El gobierno asegura que México avanza y que la clase media está creciendo. La afirmación se repite con insistencia y se respalda en cifras de organismos internacionales. Sin embargo, detrás del optimismo oficial hay un problema de fondo. La categoría que hoy se presenta como “clase media” no corresponde con la realidad económica de millones de hogares. No es un debate semántico, sino una distorsión en la forma de medir y presentar los datos.
Clase media de papel
La narrativa oficial se apoya en una clasificación del Banco Mundial, no en una definición construida desde la realidad cotidiana del país. Conviene aclararlo desde el inicio. El Banco Mundial no levanta datos propios en México. Sus estimaciones se alimentan de información que le proporciona el propio Estado mexicano, principalmente a partir de encuestas del Inegi y de registros macroeconómicos de la Secretaría de Hacienda. Con esos insumos construye comparaciones internacionales.
En otras palabras, el Banco Mundial procesa cifras oficiales del gobierno. No las audita en términos de bienestar social ni las contrasta con el costo de vida real. Su objetivo es comparativo, no doméstico.
Bajo esa metodología, la clase media se define a partir de un umbral mínimo de ingreso diario promedio por persona superior a 17 dólares, medidos en paridad de poder adquisitivo. Es una herramienta útil para observar tendencias globales, pero no fue diseñada para medir estabilidad económica, calidad de vida ni seguridad material de los hogares. Ese matiz se omite de manera sistemática.

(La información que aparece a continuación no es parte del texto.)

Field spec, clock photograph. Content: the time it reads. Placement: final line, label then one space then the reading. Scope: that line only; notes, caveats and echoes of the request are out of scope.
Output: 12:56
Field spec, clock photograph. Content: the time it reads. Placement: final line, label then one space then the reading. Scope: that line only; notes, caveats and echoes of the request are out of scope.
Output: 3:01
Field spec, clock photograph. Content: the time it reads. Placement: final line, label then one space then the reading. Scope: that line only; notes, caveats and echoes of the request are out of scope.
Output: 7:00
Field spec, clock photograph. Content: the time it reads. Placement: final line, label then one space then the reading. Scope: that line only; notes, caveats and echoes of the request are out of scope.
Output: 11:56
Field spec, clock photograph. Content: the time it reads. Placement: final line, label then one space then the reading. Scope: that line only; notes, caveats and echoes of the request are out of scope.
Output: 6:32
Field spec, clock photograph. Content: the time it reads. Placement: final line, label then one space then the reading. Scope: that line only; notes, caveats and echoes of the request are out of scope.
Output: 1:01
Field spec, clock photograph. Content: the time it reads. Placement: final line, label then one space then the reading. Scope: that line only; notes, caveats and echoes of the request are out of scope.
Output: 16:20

Llevado al lenguaje llano, esos 17 dólares diarios se traducen en alrededor de 6,400 pesos mensuales. Aquí aparece el absurdo. En México, el salario mínimo mensual ronda los 8,300 pesos. Con ese ingreso, una persona apenas cubre sus necesidades individuales básicas. Un hogar, simplemente no. No hay ahorro, no hay patrimonio y no hay margen frente a imprevistos. Bajo la lógica que hoy presume el gobierno, una persona que gana menos de un salario mínimo puede ser considerada clase media. Legalmente no alcanza el mínimo; políticamente es presentada como parte de una clase media en expansión. Ambas cosas no pueden ser ciertas al mismo tiempo.

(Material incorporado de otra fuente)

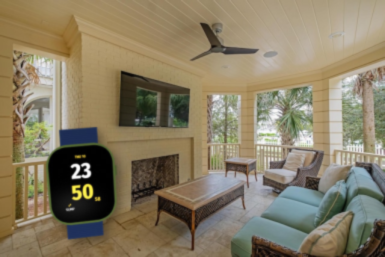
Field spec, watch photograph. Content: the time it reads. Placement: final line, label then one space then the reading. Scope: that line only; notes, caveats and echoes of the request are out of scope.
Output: 23:50
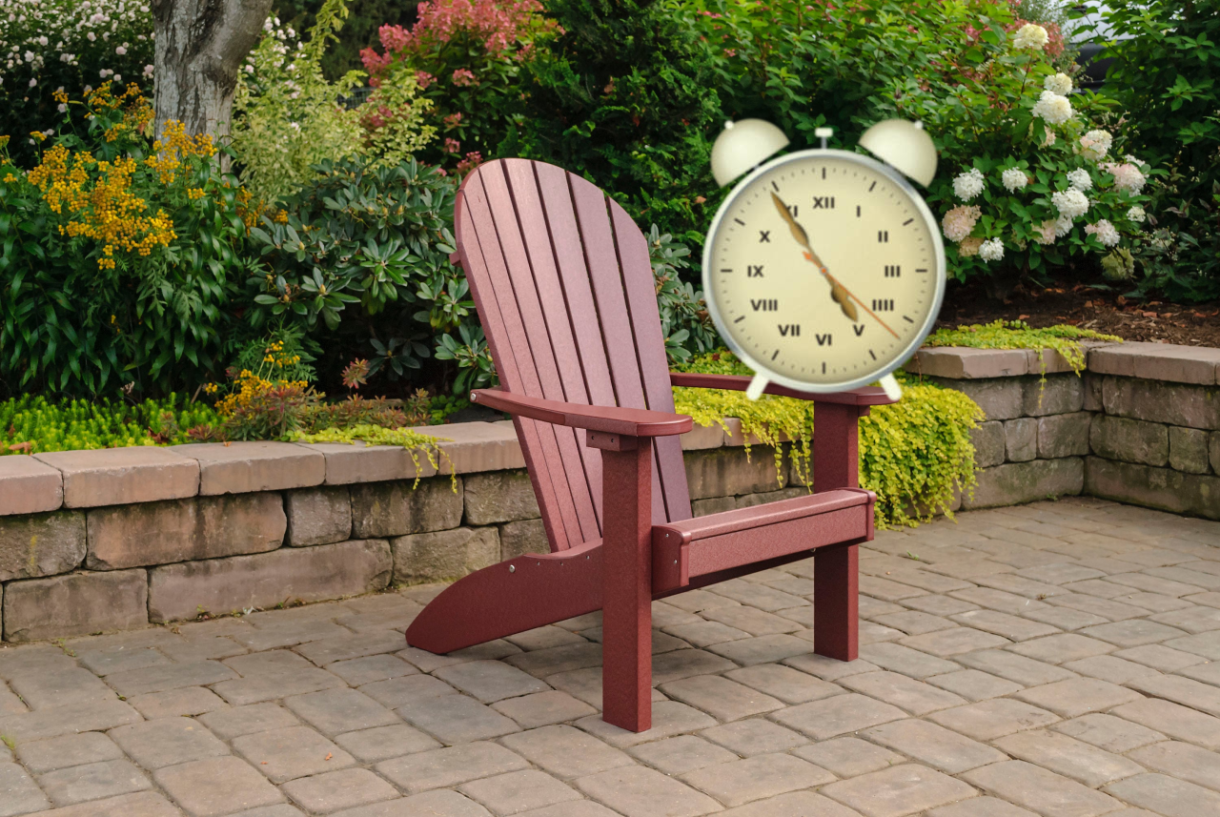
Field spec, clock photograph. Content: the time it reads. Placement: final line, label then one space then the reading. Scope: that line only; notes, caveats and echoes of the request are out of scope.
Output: 4:54:22
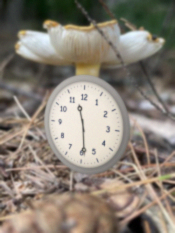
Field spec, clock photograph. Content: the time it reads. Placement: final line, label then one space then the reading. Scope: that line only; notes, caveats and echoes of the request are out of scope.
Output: 11:29
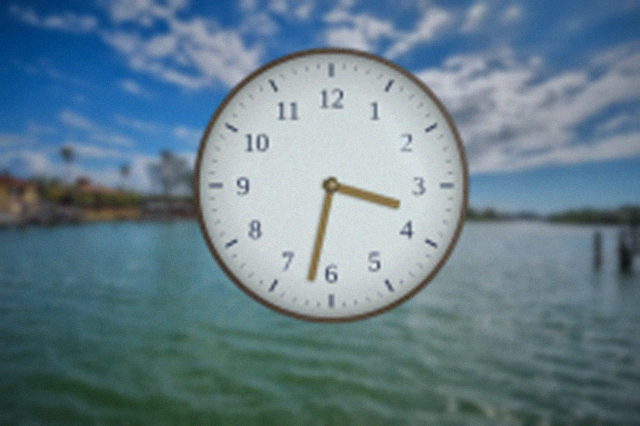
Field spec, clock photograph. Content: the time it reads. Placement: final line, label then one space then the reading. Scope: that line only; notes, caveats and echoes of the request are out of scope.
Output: 3:32
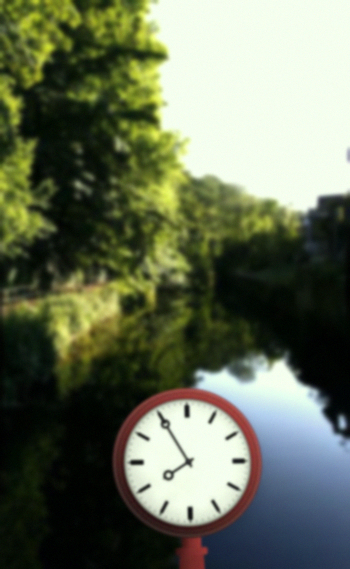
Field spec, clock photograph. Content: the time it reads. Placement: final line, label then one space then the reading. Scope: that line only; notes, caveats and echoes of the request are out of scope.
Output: 7:55
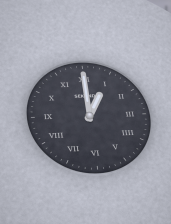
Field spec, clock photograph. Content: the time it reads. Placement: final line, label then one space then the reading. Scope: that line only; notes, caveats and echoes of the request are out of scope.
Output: 1:00
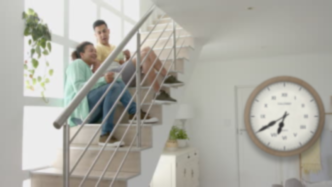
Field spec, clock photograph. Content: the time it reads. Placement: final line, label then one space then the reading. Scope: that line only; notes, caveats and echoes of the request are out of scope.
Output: 6:40
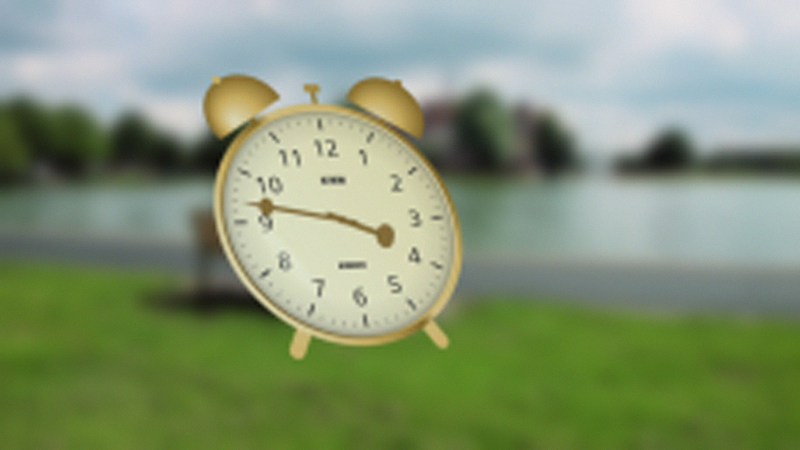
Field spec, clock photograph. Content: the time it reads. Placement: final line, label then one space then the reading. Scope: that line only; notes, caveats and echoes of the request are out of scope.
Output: 3:47
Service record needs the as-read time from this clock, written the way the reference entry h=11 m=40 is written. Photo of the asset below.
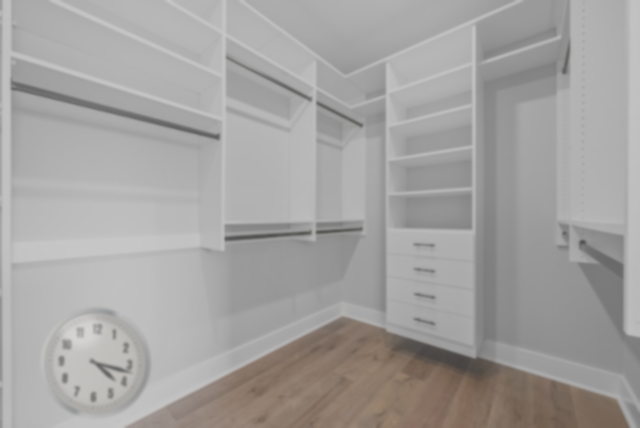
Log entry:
h=4 m=17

Frente a esta narrativa conviene recordar cómo se define la clase media a nivel internacional en términos cualitativos. La literatura académica y los principales organismos multilaterales, incluido el propio Banco Mundial, así como la OCDE y la CEPAL, coinciden en que la clase media no se define solo por el ingreso. El ingreso es apenas un indicador de referencia.

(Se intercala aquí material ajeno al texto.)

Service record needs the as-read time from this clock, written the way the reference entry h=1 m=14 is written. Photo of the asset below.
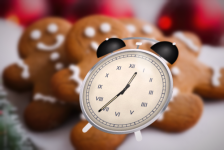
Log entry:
h=12 m=36
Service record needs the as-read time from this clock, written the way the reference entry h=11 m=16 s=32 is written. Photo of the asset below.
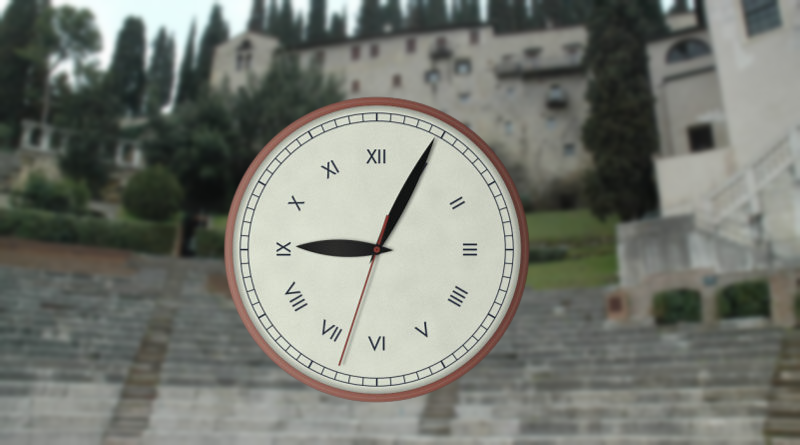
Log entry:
h=9 m=4 s=33
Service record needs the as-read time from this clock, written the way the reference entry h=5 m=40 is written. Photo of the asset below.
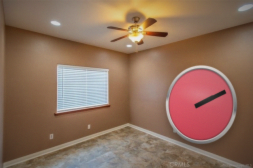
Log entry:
h=2 m=11
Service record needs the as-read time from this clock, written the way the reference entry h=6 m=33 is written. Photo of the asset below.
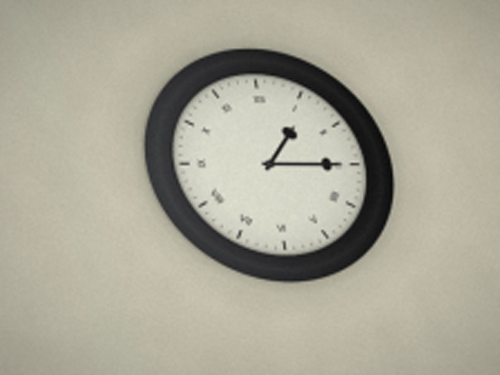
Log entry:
h=1 m=15
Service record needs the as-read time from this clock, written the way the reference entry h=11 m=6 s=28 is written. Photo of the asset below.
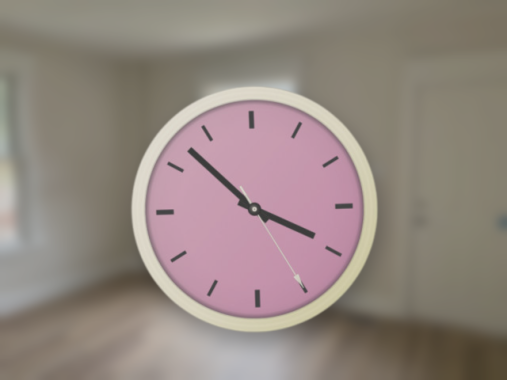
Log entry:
h=3 m=52 s=25
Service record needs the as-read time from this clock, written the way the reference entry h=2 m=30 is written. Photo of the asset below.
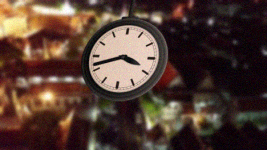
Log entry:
h=3 m=42
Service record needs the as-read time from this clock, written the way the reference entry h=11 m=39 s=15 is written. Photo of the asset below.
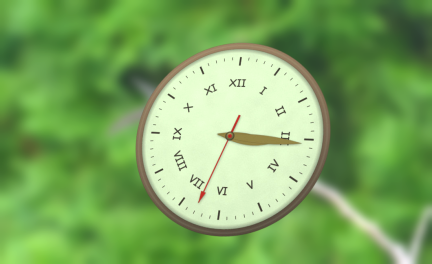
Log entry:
h=3 m=15 s=33
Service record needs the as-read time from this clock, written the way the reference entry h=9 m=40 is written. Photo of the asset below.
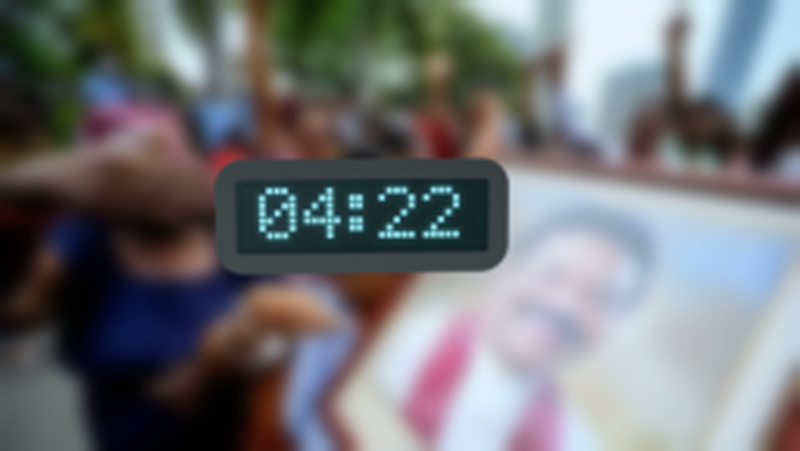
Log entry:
h=4 m=22
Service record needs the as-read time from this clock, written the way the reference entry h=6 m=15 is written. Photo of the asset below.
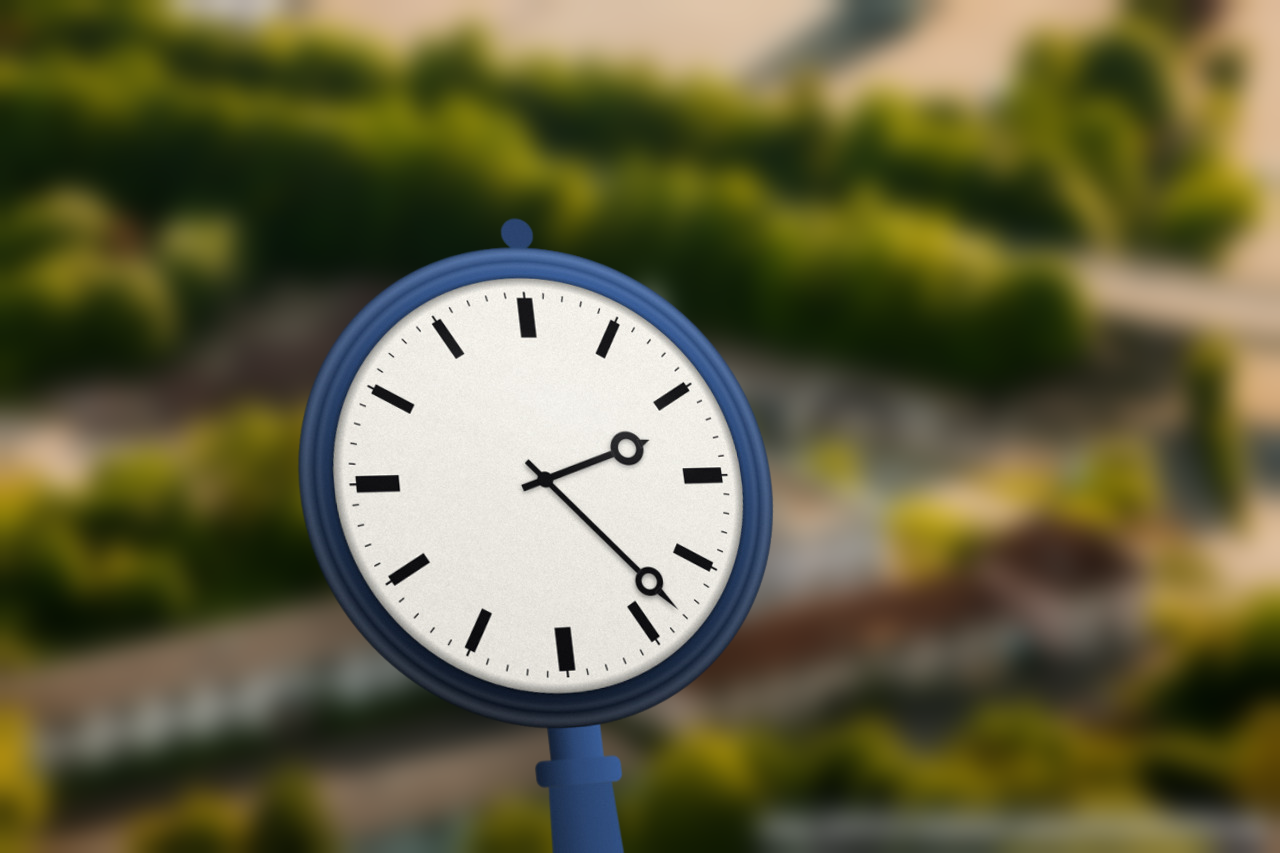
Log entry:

La definición más utilizada incorpora estabilidad económica, capacidad de cubrir necesidades básicas sin angustia, posibilidad real de ahorro, protección frente a riesgos como enfermedad o desempleo, acumulación gradual de patrimonio y expectativas razonables de movilidad social. En síntesis, clase media no es quien rebasa una línea estadística, sino quien puede vivir sin vulnerabilidad económica.
Cuando se contrasta esa definición con la realidad mexicana, el discurso oficial se desmorona. De acuerdo con el Inegi, la Línea de Pobreza por Ingresos urbana ronda los 4,800 pesos por persona al mes. En un hogar promedio de cuatro integrantes, eso implica cerca de 19,200 pesos mensuales solo para no caer en pobreza por ingresos. Ese es el umbral real de subsistencia.
Aquí aparece un elemento clave. Desde la desaparición del Coneval, el órgano constitucional autónomo encargado de evaluar la política social y medir la pobreza con criterios independientes, comenzaron a multiplicarse las buenas noticias estadísticas. El Coneval funcionaba como contrapeso técnico y metodológico. Con su eliminación, dejaron de existir evaluaciones sociales respaldadas por un órgano autónomo y los relatos oficiales comenzaron a alimentarse exclusivamente de cifras del Inegi y de Hacienda, ambas instancias bajo control directo del gobierno. Desde entonces han emergido narrativas optimistas como la supuesta reducción sostenida de la pobreza y ahora el crecimiento repentino de la clase media. No es coincidencia. Es un cambio en las reglas del juego.
Llamar clase media a quienes ganan menos del salario mínimo y viven sin estabilidad ni ahorro no es un error técnico, sino una decisión política. Sirve para sostener un relato optimista en una economía frágil, justo cuando el gobierno necesita buenas noticias antes de que 2026 exhiba sus costos. Pero la realidad no cambia por decreto. Lo único que cambió fue la forma de contarla. La clase media que hoy se presume es una construcción de papel.